#### [Extrait]
------------------------------------------------------------------------

Irrégularité mineure, discrétion municipale et bonne foi

8 septembre 2014
Par Me Patrick Garon-Sayegh

En matière d’appels d’offres et de litiges entre, d’une part, des soumissionnaires s’estimant lésés à cause du rejet de leur soumission et, d’autre part, des donneurs d’ouvrage publics, deux principes fondamentaux refont constamment surface.

 

Le premier principe, clef de voûte des appels d’offres, est celui de l’octroi du contrat au plus bas soumissionnaire conforme. Le deuxième principe est le respect de l’égalité entre les soumissionnaires.

 

Ces deux principes servent à la fois la collectivité et les soumissionnaires qui participent au processus d’appel d’offres. D’une part, la collectivité est servie car elle est en principe assurée d’avoir le meilleur prix possible pour des ouvrages et services. D’autre part, les soumissionnaires sont servis car ces deux principes rendent le processus d’appel d’offres plus prévisible, juste et équitable.

 

Irrégularité majeure vs mineure

La jurisprudence abonde d’exemples de rejets de soumissions pour non-conformité aux documents d’appels d’offres. De manière très générale, on peut diviser les soumissions non conformes en deux catégories : (i) celles contenant des irrégularités majeures, et (ii) celles contenant des irrégularités mineures.

 

Le droit est assez clair à l’effet qu’une irrégularité majeure entraîne le rejet automatique de la soumission ; le donneur d’ouvrage n’a en principe aucune discrétion à cet égard1.

 

Toutefois, lorsqu’il s’agit d’une irrégularité mineure, la question devient plus complexe. Évidemment, il faut d’abord que l’irrégularité puisse être qualifiée comme étant mineure.  Ensuite, s’il s’agit réellement d’une irrégularité mineure, la jurisprudence est à l’effet que le donneur d’ouvrage a en principe une certaine discrétion, et qu’il peut soit (i) permettre la correction de l’irrégularité ou (ii) rejeter la soumission.

 

En d’autres mots, le donneur d’ouvrage n’est pas obligé de permettre la correction. Il est cependant fondamental que le donneur d’ouvrage exerce sa discrétion de bonne foi, d’une manière qui n’enfreint pas le principe de l’égalité entre les soumissionnaires2.

------------------------------------------------------------------------

#### [Données extraites]

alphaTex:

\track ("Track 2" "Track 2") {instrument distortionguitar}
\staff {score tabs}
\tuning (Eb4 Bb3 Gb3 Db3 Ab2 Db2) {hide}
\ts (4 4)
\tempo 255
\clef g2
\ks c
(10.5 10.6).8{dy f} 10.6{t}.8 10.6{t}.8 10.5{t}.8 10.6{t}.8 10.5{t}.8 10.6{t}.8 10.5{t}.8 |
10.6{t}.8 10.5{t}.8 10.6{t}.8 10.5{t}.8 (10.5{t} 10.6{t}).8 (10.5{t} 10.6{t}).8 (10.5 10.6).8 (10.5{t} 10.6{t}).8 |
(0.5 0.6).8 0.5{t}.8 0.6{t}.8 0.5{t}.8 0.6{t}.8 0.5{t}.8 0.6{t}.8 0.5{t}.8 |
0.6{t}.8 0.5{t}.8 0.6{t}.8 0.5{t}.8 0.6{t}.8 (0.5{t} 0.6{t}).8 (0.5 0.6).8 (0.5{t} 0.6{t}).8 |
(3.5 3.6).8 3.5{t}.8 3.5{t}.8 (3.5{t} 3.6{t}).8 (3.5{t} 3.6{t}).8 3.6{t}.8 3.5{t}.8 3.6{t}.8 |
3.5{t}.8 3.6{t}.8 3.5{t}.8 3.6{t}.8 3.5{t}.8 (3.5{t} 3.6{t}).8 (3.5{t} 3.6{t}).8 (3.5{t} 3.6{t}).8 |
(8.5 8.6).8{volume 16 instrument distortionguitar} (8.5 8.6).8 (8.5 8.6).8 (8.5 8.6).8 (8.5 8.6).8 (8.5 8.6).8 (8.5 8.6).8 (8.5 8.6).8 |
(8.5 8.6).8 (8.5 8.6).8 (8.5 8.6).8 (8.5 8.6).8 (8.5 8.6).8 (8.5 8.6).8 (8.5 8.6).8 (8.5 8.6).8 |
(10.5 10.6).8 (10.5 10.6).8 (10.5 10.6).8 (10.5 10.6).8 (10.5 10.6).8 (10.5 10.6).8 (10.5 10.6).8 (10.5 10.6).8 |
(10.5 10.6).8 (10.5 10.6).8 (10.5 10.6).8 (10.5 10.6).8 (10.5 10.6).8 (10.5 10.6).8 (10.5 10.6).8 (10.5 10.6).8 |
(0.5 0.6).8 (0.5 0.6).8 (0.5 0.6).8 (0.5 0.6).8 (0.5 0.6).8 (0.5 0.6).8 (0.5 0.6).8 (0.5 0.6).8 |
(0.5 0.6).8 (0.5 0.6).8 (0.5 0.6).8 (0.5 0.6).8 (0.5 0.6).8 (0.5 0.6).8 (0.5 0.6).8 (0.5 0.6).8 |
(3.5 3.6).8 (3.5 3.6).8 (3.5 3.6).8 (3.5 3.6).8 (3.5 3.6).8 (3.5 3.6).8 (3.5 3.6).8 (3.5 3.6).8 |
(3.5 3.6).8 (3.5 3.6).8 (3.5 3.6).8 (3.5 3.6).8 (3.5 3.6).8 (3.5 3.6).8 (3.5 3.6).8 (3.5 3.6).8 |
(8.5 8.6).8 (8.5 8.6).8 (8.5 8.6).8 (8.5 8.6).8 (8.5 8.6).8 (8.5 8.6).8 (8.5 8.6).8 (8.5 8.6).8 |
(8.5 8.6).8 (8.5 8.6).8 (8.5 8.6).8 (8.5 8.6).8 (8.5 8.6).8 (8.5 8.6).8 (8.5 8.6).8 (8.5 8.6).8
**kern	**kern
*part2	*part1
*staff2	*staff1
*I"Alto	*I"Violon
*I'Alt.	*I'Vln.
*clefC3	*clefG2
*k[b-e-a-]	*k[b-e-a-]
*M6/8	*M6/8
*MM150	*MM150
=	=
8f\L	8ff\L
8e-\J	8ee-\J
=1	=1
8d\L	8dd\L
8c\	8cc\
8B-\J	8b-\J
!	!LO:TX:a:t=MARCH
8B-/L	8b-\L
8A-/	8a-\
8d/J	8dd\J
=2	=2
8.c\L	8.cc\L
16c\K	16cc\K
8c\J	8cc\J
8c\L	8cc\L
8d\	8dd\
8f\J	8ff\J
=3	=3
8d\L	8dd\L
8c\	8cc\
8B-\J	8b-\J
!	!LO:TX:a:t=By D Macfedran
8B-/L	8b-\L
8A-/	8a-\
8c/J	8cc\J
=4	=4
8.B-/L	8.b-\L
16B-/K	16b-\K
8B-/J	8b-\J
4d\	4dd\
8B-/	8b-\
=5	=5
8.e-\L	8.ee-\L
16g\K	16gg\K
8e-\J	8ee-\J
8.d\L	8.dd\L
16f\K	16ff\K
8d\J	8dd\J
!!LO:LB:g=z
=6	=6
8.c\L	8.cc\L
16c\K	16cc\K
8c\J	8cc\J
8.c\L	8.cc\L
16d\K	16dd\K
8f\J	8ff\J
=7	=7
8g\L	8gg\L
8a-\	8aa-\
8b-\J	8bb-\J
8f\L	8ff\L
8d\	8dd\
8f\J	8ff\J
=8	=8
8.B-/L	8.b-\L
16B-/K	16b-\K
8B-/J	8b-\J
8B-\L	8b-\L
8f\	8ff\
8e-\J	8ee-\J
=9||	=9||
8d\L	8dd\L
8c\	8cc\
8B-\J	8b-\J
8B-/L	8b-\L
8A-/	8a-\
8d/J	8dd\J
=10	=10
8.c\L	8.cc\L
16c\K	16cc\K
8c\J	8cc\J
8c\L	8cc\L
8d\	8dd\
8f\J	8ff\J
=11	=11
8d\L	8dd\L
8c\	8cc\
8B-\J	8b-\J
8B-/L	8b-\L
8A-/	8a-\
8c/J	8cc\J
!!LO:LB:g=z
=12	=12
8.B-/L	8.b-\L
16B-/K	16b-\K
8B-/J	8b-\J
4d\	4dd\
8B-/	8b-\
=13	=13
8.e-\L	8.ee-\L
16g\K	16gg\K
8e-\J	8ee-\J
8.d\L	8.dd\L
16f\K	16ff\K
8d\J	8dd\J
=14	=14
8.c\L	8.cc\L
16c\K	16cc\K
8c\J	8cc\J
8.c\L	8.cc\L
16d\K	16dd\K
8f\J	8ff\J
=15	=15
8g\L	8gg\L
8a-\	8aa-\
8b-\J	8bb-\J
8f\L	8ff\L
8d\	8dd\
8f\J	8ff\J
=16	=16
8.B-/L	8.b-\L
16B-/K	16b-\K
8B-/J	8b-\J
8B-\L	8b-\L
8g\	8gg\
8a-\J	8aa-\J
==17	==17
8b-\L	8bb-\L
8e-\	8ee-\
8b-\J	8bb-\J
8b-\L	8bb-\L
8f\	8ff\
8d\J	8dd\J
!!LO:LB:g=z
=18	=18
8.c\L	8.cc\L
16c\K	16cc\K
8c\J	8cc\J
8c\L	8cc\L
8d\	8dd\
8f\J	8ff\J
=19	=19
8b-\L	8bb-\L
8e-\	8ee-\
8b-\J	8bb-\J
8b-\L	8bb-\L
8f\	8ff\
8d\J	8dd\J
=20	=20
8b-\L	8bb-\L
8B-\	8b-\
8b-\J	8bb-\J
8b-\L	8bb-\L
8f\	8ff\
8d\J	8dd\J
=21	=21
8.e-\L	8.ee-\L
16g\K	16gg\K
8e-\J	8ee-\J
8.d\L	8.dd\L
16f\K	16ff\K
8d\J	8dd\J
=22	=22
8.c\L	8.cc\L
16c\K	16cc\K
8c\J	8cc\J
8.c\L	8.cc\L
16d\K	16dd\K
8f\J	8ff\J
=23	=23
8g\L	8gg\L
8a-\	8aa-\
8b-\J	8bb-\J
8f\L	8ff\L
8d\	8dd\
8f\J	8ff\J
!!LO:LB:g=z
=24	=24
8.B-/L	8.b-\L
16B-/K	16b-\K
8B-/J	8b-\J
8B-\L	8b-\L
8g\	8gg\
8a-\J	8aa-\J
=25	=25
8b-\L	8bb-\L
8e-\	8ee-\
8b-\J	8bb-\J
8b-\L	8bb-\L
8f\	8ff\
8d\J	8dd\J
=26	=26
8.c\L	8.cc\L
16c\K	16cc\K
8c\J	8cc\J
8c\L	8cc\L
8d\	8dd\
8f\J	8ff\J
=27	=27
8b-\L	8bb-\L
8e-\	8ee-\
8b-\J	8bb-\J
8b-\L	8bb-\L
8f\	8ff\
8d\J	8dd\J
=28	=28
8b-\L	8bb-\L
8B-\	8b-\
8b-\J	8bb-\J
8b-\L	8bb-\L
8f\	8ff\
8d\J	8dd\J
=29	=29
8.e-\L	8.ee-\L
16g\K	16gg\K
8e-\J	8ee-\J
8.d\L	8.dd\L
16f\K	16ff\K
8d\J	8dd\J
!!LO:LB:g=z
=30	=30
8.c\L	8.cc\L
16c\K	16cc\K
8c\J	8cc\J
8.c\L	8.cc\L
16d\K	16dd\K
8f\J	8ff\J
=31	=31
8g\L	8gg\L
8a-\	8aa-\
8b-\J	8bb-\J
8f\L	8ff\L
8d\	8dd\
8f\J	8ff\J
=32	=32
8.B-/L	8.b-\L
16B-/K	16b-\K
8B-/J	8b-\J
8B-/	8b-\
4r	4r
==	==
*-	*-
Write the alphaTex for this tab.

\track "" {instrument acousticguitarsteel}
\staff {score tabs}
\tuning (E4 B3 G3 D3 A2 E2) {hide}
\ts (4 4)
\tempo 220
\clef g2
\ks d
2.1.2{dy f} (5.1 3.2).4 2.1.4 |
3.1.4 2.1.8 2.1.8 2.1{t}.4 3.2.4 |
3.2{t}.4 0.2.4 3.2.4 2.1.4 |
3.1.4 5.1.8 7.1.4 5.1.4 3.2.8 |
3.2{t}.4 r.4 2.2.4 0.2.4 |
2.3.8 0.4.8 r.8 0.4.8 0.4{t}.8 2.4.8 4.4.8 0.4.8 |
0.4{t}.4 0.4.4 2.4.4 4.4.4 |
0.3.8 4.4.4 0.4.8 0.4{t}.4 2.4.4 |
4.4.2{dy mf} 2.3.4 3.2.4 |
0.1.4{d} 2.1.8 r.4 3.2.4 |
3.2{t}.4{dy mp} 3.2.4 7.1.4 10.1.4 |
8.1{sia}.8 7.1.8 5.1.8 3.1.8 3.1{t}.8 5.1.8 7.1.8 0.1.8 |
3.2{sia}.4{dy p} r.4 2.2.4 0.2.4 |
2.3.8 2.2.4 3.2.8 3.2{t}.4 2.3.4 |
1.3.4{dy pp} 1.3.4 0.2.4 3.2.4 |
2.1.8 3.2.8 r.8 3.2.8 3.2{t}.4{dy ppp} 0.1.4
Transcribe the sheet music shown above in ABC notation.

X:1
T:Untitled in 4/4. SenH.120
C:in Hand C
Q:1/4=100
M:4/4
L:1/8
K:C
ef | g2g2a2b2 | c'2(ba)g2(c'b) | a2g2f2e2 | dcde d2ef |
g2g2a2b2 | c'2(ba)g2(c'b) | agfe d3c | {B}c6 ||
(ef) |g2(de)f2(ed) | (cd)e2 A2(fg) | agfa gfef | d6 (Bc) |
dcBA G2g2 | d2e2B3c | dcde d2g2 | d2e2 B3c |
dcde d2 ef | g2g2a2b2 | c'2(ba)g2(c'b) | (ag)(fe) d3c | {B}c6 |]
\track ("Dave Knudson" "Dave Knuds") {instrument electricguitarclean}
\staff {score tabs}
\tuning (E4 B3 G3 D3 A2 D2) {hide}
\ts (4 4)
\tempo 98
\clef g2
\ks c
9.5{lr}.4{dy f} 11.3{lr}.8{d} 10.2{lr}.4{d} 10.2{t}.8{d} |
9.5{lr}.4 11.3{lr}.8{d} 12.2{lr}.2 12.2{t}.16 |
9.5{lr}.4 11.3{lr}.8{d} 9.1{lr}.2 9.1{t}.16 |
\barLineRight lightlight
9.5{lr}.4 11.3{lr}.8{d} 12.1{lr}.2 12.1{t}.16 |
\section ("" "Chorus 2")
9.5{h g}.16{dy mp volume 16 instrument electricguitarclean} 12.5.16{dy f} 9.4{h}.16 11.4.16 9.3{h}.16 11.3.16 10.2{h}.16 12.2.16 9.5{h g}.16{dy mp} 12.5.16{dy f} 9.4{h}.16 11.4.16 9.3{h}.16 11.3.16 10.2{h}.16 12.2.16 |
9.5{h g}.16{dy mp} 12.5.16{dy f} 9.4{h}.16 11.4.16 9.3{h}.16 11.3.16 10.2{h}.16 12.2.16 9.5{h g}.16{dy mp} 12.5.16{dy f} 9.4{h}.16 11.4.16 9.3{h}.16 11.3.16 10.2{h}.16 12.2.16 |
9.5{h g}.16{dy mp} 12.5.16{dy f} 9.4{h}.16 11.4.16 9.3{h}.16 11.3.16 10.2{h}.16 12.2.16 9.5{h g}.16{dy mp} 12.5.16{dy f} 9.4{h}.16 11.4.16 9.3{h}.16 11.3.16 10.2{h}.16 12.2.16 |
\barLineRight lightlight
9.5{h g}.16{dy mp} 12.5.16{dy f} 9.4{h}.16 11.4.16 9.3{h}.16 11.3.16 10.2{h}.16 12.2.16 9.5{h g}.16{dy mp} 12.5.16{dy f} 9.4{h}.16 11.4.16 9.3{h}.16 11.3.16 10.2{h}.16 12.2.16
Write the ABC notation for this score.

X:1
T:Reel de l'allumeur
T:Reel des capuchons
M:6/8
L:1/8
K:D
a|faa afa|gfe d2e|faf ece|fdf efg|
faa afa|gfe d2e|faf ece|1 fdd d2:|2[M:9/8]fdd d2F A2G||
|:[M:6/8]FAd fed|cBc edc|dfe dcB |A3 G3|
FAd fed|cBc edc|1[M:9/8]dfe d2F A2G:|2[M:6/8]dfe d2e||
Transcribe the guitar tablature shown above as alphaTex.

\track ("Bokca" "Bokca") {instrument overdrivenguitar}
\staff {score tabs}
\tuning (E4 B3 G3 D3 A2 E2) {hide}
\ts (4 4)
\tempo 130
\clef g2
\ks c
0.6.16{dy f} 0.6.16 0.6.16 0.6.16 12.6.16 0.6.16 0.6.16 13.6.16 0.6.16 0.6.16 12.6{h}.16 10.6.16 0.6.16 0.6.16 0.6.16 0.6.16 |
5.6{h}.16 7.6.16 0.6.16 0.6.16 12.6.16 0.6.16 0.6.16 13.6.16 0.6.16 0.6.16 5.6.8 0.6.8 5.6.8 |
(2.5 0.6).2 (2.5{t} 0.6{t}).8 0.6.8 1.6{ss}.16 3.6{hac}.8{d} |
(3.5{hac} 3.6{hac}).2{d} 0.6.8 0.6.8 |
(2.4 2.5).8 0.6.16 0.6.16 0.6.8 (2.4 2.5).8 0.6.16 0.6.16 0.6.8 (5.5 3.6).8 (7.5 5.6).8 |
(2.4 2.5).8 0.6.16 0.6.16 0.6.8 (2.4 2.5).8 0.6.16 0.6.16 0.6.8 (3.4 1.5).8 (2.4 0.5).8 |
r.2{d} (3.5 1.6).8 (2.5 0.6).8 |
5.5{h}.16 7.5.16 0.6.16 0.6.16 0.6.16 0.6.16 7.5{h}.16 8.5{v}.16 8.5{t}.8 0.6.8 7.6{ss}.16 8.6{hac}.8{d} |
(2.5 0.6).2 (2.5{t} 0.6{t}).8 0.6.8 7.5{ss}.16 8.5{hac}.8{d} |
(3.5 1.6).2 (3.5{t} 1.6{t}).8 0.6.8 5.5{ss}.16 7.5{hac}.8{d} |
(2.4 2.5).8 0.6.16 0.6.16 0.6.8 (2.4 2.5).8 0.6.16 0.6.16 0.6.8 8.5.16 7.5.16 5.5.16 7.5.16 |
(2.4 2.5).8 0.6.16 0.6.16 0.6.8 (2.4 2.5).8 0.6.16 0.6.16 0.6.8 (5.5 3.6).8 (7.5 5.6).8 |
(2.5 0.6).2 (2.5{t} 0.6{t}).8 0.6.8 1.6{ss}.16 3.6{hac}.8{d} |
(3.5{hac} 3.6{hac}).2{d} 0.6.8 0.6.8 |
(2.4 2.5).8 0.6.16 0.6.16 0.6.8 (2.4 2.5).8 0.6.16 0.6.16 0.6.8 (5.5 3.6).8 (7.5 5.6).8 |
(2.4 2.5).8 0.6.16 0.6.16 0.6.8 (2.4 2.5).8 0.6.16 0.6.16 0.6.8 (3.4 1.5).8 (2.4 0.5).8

------------------------------------------------------------------------

#### [Exercices]
- 1) Dites si chacun des énoncés suivants concorde avec l’extrait. Répondez par oui ou par non, et citez mot pour mot les termes de l’extrait qui permettent de trancher.
(a) En cas d’irrégularité majeure, le donneur d’ouvrage dispose d’une discrétion pour décider du rejet de la soumission.
(b) Face à une irrégularité mineure, le donneur d’ouvrage est tenu de permettre la correction.
(c) La collectivité tire profit des deux principes, car elle est en principe assurée d’obtenir le meilleur prix possible.
- 2) Citez le passage de l’extrait qui va de « Ces deux principes servent » à « juste et équitable. ».

#### [Réponses rédigées]
- 1)
(a) Non : « le donneur d’ouvrage n’a en principe aucune discrétion »
(b) Non : « le donneur d’ouvrage n’est pas obligé de permettre la correction »
(c) Oui : « elle est en principe assurée d’avoir le meilleur prix possible pour des ouvrages et services »

- 2)
Ces deux principes servent à la fois la collectivité et les soumissionnaires qui participent au processus d’appel d’offres. D’une part, la collectivité est servie car elle est en principe assurée d’avoir le meilleur prix possible pour des ouvrages et services. D’autre part, les soumissionnaires sont servis car ces deux principes rendent le processus d’appel d’offres plus prévisible, juste et équitable.